Dataset excerpts
• • • • • • •

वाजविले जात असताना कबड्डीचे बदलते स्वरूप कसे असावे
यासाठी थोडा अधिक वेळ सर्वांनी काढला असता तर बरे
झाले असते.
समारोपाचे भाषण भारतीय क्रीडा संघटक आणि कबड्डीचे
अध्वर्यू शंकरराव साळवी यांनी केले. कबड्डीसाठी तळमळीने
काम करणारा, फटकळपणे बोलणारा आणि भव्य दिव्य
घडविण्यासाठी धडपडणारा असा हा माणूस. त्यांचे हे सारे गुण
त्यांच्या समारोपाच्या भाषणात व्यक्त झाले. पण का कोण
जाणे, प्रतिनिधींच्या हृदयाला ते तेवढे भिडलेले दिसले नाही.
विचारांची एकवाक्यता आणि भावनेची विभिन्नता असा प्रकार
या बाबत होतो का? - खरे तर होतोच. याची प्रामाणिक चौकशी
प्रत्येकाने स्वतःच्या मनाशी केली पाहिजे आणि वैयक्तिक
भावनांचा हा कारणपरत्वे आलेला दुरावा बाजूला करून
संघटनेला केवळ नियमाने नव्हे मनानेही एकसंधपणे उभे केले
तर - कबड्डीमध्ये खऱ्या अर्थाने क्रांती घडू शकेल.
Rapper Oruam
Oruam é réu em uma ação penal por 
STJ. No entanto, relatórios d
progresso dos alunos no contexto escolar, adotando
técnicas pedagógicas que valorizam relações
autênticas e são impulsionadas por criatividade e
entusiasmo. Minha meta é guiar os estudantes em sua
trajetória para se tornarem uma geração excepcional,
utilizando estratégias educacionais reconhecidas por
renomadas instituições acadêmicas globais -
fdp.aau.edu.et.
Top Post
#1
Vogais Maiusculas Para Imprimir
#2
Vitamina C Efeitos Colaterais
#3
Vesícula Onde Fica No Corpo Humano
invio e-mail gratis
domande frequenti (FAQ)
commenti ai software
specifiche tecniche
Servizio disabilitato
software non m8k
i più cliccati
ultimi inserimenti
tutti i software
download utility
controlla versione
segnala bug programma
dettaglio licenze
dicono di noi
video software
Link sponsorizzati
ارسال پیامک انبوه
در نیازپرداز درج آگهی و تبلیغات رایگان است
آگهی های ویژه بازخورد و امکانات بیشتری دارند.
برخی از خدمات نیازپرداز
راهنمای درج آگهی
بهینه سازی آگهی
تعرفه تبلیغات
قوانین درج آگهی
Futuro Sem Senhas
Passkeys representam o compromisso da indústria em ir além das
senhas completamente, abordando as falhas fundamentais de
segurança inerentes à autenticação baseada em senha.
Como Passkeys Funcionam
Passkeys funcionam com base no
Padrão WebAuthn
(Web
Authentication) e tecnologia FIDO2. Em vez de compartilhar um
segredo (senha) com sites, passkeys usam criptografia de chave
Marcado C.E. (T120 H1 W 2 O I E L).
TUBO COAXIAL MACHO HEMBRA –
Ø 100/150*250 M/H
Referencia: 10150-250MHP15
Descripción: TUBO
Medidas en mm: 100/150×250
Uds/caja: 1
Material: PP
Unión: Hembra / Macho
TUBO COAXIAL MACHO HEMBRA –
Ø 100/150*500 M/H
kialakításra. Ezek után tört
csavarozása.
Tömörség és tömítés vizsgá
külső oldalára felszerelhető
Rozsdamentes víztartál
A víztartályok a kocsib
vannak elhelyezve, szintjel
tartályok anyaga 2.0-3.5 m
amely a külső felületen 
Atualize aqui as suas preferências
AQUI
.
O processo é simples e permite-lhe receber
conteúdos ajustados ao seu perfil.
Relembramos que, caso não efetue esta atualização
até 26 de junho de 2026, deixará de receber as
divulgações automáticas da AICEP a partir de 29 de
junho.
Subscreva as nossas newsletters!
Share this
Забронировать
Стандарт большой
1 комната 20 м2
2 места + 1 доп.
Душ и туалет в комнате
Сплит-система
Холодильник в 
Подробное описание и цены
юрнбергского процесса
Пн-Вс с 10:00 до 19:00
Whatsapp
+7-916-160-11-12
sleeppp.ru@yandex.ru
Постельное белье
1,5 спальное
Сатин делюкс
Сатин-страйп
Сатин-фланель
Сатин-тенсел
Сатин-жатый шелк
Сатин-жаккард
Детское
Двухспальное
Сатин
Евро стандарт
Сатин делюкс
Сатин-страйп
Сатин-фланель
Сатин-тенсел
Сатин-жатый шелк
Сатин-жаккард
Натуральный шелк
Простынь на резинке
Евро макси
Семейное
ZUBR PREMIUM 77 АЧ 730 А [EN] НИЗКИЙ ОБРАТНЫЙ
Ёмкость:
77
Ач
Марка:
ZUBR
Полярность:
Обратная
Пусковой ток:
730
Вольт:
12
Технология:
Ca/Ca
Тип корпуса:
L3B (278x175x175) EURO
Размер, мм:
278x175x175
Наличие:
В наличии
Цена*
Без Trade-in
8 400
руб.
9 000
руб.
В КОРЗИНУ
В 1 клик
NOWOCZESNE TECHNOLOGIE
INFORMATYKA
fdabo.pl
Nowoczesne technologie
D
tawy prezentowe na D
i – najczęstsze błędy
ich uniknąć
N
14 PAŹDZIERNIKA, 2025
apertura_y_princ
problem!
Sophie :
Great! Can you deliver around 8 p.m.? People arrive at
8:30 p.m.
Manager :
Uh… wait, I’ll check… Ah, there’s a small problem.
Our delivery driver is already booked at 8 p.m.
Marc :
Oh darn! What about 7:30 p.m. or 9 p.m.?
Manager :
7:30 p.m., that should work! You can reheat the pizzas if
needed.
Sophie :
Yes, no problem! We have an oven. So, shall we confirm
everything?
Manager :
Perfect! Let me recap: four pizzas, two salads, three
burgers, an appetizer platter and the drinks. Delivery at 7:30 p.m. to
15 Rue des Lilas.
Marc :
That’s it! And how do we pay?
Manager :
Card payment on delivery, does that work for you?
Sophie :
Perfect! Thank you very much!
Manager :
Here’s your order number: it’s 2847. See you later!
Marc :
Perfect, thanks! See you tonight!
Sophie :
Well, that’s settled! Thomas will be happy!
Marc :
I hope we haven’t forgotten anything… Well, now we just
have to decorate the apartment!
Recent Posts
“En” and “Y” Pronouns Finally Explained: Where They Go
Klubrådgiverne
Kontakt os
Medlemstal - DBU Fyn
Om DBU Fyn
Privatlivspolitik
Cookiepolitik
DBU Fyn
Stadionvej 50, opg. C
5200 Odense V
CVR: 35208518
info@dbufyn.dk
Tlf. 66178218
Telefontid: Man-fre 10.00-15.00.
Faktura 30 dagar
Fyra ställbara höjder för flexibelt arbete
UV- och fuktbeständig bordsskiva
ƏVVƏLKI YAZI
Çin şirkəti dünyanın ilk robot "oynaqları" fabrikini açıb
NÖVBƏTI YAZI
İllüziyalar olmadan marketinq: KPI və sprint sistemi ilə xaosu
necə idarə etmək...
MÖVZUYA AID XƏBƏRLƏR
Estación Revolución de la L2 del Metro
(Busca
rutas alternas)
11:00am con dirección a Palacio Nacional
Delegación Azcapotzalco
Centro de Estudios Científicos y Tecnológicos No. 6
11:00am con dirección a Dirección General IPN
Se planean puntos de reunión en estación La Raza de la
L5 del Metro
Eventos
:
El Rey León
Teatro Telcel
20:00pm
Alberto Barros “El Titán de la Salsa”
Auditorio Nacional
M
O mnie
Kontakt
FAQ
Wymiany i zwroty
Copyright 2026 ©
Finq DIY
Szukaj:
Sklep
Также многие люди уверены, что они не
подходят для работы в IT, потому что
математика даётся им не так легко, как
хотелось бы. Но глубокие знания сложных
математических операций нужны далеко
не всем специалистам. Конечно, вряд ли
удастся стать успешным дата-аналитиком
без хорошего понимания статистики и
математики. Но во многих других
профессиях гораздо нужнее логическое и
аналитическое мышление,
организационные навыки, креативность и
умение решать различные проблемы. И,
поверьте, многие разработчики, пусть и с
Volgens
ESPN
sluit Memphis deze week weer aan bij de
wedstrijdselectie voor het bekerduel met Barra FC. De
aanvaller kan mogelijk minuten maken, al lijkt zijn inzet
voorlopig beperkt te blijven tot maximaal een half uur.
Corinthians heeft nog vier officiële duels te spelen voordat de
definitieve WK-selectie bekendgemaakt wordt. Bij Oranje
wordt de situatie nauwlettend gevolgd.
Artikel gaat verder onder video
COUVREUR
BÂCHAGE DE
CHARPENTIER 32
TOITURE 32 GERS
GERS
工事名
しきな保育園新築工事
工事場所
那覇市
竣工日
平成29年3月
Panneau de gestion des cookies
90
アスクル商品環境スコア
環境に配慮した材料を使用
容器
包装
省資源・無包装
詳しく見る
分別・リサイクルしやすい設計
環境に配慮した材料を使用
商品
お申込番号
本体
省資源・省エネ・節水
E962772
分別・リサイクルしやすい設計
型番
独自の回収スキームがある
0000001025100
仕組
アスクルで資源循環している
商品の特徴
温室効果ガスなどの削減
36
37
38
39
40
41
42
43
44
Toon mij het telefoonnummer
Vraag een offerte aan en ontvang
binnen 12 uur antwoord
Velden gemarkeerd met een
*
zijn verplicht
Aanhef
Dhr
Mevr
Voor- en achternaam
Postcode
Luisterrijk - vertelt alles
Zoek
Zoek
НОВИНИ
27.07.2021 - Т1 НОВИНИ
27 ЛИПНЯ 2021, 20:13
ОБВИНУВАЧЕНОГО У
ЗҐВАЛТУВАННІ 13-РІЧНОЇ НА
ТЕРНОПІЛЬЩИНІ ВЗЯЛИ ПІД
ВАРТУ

• • • • • • •

§ Action item: Look through the data above and return exactly the lines from the one that contains "utilizando estratégias educacionais" to the one that contains "Душ и туалет в комнате", inclusive, with nothing else.

§ Solution for this problem:
utilizando estratégias educacionais reconhecidas por
renomadas instituições acadêmicas globais -
fdp.aau.edu.et.
Top Post
#1
Vogais Maiusculas Para Imprimir
#2
Vitamina C Efeitos Colaterais
#3
Vesícula Onde Fica No Corpo Humano
invio e-mail gratis
domande frequenti (FAQ)
commenti ai software
specifiche tecniche
Servizio disabilitato
software non m8k
i più cliccati
ultimi inserimenti
tutti i software
download utility
controlla versione
segnala bug programma
dettaglio licenze
dicono di noi
video software
Link sponsorizzati
ارسال پیامک انبوه
در نیازپرداز درج آگهی و تبلیغات رایگان است
آگهی های ویژه بازخورد و امکانات بیشتری دارند.
برخی از خدمات نیازپرداز
راهنمای درج آگهی
بهینه سازی آگهی
تعرفه تبلیغات
قوانین درج آگهی
Futuro Sem Senhas
Passkeys representam o compromisso da indústria em ir além das
senhas completamente, abordando as falhas fundamentais de
segurança inerentes à autenticação baseada em senha.
Como Passkeys Funcionam
Passkeys funcionam com base no
Padrão WebAuthn
(Web
Authentication) e tecnologia FIDO2. Em vez de compartilhar um
segredo (senha) com sites, passkeys usam criptografia de chave
Marcado C.E. (T120 H1 W 2 O I E L).
TUBO COAXIAL MACHO HEMBRA –
Ø 100/150*250 M/H
Referencia: 10150-250MHP15
Descripción: TUBO
Medidas en mm: 100/150×250
Uds/caja: 1
Material: PP
Unión: Hembra / Macho
TUBO COAXIAL MACHO HEMBRA –
Ø 100/150*500 M/H
kialakításra. Ezek után tört
csavarozása.
Tömörség és tömítés vizsgá
külső oldalára felszerelhető
Rozsdamentes víztartál
A víztartályok a kocsib
vannak elhelyezve, szintjel
tartályok anyaga 2.0-3.5 m
amely a külső felületen 
Atualize aqui as suas preferências
AQUI
.
O processo é simples e permite-lhe receber
conteúdos ajustados ao seu perfil.
Relembramos que, caso não efetue esta atualização
até 26 de junho de 2026, deixará de receber as
divulgações automáticas da AICEP a partir de 29 de
junho.
Subscreva as nossas newsletters!
Share this
Забронировать
Стандарт большой
1 комната 20 м2
2 места + 1 доп.
Душ и туалет в комнате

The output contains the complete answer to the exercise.